My first book since Debunking Economics has just been released in the UK, and will come out in May in the USA. Can we avoid another financial crisis? is a brief (140 page, 25,000 word) explanation for the lay reader of how the 2008 crisis was caused by factors that mainstream economics ignores—fundamentally, the levels of private debt and credit-based demand—and why other countries that avoided a crisis in 2008 are likely to suffer a similar crisis in the near future.

My argument is based in equal measure on my interpretation and model of Hyman Minsky’s Financial Instability Hypothesis (though my book is equation-free), and my analysis of the role of endogenous money—which I now prefer to call “Bank Originated Money and Debt” or BOMD—in causing both economic booms and slumps. The book relies upon the statistical work of the BIS, which since 2014 has started publishing detailed databases on private debt, government debt, house prices, and recently consumer prices. This has made it possible for me to analyse the debt and credit dynamics of 43 countries to identify which have had a crisis, and which are likely to have one in the future.
- - -
> _Exercise set_:
a. According to the book announcement, why has it become possible for the author to analyze the debt and credit dynamics of 43 countries? Answer in one to three sentences.
b. What length does the book announcement give for the new book?
c. Please proceed with the book announcement, picking up after its final sentence.
The material that comes next has no connection to the book announcement.

> _Collected data entries_:
- - -
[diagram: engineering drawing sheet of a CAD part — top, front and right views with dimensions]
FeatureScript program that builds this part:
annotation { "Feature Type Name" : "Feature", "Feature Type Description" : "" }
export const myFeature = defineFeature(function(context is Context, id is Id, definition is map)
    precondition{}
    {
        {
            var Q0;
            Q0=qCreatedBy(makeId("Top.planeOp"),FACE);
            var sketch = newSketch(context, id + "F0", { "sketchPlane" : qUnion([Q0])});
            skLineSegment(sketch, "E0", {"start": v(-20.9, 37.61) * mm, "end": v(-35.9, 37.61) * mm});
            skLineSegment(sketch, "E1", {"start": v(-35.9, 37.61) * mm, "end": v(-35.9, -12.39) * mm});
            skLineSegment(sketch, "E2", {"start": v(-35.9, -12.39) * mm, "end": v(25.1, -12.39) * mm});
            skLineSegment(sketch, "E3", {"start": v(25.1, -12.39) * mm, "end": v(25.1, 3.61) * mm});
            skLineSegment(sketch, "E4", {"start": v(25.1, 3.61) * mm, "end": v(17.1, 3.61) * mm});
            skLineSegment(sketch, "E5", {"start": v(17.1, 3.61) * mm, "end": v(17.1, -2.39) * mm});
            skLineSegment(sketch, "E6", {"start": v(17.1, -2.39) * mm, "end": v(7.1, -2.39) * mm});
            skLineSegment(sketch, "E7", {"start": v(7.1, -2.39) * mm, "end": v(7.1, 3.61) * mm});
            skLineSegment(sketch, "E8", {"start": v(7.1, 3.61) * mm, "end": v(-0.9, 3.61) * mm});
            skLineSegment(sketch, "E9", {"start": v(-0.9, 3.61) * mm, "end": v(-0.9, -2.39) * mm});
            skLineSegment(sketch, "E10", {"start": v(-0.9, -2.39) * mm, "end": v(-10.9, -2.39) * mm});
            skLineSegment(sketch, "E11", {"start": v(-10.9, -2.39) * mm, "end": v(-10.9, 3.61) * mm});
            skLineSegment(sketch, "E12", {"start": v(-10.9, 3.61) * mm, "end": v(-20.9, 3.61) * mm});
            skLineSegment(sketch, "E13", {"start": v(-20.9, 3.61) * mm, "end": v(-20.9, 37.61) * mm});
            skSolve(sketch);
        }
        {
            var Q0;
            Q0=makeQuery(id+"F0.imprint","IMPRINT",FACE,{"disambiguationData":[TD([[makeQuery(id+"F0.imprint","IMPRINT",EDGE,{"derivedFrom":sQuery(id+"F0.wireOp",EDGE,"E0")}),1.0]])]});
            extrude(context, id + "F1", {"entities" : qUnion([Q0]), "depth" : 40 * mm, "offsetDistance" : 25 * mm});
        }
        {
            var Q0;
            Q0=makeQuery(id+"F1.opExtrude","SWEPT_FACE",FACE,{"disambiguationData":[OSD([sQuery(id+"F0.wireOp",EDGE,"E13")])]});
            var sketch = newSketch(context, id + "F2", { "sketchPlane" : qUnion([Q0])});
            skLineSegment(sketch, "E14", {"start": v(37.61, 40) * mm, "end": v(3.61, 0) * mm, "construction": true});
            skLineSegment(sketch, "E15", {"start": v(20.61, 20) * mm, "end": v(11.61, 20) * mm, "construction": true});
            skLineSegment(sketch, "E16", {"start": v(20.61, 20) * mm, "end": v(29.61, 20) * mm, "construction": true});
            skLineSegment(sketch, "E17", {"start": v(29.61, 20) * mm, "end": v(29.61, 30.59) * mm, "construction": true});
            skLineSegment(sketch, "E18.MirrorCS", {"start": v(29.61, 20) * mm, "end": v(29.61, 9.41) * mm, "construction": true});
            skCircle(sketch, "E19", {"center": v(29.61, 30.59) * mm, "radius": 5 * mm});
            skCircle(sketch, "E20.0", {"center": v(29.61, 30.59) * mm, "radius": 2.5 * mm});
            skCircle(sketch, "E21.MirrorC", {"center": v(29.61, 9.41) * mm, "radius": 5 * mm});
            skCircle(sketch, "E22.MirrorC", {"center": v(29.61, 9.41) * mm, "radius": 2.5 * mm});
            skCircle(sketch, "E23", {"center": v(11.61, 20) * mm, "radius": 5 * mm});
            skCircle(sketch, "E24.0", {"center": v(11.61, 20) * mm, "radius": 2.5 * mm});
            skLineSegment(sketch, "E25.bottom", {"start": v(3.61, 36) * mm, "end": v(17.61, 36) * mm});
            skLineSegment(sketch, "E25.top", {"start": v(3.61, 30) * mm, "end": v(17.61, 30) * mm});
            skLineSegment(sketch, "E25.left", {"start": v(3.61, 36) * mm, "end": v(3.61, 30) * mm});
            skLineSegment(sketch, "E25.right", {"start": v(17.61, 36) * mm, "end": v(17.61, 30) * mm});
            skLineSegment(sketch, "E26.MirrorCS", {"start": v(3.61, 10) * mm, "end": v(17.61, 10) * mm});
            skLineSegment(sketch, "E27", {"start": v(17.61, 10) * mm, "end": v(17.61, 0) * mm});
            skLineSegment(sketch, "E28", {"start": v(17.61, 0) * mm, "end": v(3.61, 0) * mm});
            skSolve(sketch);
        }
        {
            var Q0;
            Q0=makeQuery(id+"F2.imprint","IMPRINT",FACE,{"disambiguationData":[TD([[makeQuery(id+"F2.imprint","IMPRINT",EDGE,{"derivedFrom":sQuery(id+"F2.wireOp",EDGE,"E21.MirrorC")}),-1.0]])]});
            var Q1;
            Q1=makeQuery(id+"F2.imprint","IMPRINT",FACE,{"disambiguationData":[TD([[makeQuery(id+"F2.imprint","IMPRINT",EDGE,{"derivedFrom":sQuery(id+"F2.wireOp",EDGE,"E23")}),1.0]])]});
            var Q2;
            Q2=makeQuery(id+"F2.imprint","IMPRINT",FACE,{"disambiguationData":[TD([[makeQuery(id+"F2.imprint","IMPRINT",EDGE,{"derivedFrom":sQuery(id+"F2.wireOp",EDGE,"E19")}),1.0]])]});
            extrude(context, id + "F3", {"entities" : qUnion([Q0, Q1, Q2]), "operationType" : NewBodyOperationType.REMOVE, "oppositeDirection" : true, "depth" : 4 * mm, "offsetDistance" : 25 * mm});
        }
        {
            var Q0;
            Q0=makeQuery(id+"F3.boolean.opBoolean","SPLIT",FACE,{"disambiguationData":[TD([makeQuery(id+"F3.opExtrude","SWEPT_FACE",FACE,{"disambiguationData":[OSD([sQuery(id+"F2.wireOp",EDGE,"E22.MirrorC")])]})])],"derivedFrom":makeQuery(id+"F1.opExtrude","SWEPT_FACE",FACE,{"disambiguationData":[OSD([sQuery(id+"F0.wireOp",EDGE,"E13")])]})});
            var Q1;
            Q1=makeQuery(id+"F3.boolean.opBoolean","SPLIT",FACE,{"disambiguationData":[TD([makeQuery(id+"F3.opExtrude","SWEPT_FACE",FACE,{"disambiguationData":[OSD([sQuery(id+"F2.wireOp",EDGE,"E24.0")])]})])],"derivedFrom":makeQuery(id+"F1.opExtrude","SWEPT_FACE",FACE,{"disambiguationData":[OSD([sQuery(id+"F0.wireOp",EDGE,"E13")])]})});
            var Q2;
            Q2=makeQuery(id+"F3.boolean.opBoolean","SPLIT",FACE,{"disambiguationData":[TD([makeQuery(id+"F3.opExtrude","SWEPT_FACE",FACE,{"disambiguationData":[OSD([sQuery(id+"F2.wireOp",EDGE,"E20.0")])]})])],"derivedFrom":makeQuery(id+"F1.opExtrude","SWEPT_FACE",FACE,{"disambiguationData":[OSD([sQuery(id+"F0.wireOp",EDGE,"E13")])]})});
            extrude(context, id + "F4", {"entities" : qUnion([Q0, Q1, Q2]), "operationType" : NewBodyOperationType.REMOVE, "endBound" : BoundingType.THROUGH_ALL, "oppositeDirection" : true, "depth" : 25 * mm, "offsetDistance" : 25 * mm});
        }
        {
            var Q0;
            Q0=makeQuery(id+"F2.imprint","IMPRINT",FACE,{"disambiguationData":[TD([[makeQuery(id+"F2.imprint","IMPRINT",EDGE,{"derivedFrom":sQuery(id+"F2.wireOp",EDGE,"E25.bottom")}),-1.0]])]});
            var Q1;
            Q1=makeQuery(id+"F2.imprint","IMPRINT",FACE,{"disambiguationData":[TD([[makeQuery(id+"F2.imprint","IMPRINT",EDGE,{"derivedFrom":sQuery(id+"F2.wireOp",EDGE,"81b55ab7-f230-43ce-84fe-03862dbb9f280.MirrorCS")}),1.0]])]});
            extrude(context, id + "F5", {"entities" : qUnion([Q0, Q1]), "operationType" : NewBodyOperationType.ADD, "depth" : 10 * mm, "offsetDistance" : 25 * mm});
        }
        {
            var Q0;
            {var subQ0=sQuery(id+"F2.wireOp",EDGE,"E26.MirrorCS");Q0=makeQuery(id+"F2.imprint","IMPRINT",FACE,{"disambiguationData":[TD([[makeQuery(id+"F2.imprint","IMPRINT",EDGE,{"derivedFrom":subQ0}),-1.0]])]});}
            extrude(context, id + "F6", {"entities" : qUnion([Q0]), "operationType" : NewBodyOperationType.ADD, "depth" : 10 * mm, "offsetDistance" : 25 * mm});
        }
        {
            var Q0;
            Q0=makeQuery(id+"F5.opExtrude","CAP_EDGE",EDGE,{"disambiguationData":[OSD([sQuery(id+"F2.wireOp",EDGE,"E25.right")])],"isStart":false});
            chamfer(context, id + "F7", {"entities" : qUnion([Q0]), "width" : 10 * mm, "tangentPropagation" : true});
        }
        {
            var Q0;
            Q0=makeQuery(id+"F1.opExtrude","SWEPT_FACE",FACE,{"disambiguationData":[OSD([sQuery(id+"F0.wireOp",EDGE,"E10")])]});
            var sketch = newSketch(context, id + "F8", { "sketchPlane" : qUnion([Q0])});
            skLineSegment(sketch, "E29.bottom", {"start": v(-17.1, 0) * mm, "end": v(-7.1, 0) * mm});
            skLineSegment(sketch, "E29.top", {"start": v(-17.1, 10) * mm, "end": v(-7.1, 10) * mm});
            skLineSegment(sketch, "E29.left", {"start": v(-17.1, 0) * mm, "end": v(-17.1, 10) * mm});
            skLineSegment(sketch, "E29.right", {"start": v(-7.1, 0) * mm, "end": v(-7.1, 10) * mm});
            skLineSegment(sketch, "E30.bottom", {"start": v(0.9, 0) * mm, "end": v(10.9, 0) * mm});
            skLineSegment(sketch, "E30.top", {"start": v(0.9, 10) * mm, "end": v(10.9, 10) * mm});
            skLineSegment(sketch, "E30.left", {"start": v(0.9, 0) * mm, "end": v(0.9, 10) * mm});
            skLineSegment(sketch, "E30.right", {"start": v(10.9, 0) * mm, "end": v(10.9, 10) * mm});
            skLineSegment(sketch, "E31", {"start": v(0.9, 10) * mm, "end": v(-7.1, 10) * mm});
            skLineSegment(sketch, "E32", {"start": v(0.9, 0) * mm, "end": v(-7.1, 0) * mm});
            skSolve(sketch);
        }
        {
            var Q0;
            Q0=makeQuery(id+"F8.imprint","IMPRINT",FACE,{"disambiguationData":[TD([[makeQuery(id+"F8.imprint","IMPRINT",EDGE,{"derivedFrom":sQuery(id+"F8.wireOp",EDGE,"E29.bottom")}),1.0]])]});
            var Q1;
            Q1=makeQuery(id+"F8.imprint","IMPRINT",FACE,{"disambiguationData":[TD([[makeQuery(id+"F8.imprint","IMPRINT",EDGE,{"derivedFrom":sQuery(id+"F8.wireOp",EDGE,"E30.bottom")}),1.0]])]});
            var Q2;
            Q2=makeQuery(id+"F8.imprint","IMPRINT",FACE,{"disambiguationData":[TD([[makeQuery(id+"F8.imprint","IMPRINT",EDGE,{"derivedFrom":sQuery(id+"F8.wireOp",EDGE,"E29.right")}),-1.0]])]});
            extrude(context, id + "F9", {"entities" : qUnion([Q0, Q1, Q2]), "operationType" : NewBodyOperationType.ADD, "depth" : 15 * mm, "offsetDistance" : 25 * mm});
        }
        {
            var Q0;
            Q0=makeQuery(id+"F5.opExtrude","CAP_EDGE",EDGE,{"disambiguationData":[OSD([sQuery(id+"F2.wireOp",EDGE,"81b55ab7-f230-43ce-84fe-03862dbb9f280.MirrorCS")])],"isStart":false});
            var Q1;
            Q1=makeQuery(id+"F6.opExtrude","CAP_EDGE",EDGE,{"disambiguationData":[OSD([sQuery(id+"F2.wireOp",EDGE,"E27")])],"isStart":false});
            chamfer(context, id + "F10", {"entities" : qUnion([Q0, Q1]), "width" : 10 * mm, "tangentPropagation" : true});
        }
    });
- - -
> _In response_:
a. Since 2014, the BIS has been publishing detailed databases on private debt, government debt, house prices, and more recently consumer prices. These data made it possible for the author to analyze the debt and credit dynamics of 43 countries and identify which have had a crisis and which are likely to have one.

b. It is 140 pages and 25,000 words long.

c.
There are two new insights developed in the book that are new for people who are otherwise familiar with my analysis: that a realistic macroeconomics can be derived directly from macroeconomics itself; and that a rough guide to whether a country is likely to experience a financial crisis can be derived from the BIS data.

Methodology: derive macro from macro  

The mainstream is currently undergoing some soul searching about how their models failed both in the crisis and its aftermath, but as usual is convinced that macro should be derived from micro (Blanchard 2016, p. 3). After outlining the complex systems (Anderson 1972) and Neoclassical own-goal critique of this extrapolation fallacy (Sonnenschein 1973, Mantel 1975, Shafer and Sonnenschein 1993), I show that Minsky’s basic insights can be derived directly from basic macroeconomic identities (the employment rate, the wages share of GDP and the private debt to GDP ratio). I don’t show the math in the book, given that this is a book intended to be read by a lay audience, but it’s available on my new website at http://www.profstevekeen.com/crisis/models/.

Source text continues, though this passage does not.